**THE PROBLEM:** In the listing below, locate the line containing "vfov_deg: 65.3" and the line containing "focal_mm: 3.93". Output both of them and every line between, exactly as written, and nothing more.

**GIVEN RECORDS:**
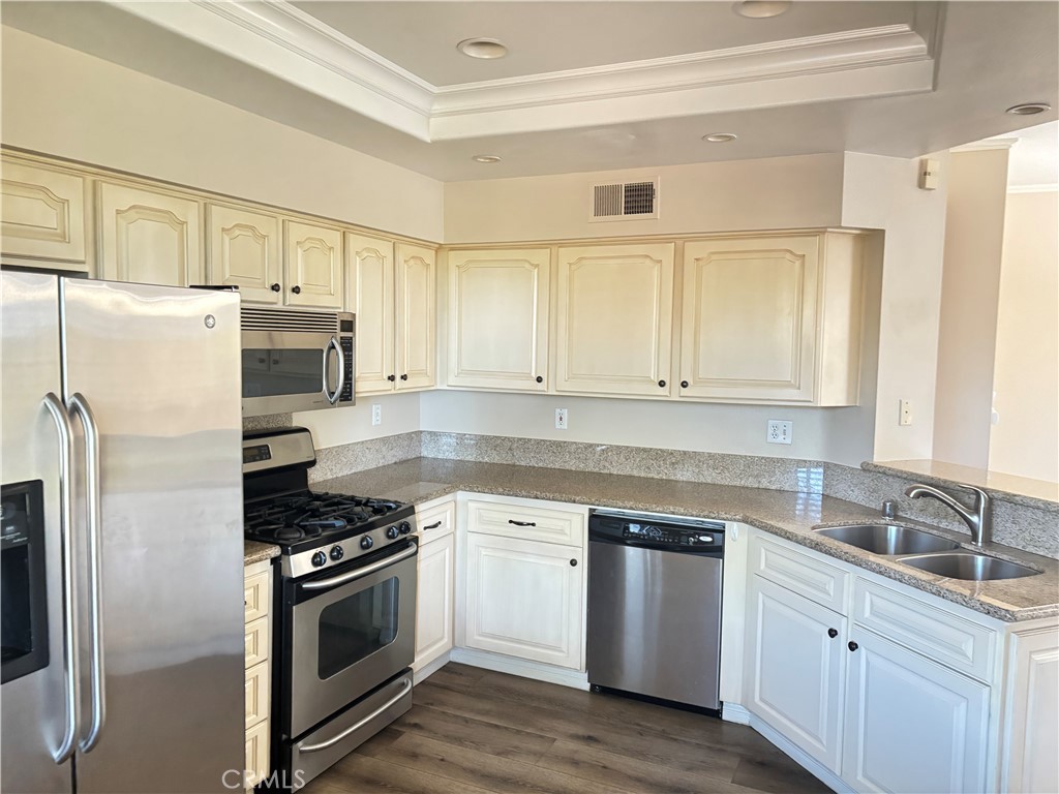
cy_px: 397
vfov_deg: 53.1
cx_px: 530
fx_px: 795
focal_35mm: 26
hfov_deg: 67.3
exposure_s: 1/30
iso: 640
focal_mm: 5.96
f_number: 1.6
==
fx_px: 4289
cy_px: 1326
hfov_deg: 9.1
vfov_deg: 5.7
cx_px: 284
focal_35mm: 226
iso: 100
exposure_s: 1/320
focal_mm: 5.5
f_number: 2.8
==
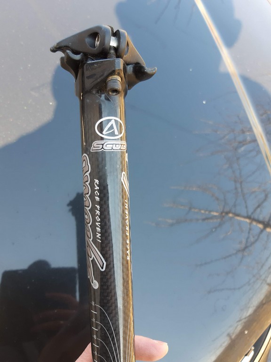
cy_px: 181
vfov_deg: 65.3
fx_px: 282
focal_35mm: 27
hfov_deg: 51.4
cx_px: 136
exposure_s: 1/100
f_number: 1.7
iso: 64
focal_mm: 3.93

**WRITTEN SOLUTION:**
vfov_deg: 65.3
fx_px: 282
focal_35mm: 27
hfov_deg: 51.4
cx_px: 136
exposure_s: 1/100
f_number: 1.7
iso: 64
focal_mm: 3.93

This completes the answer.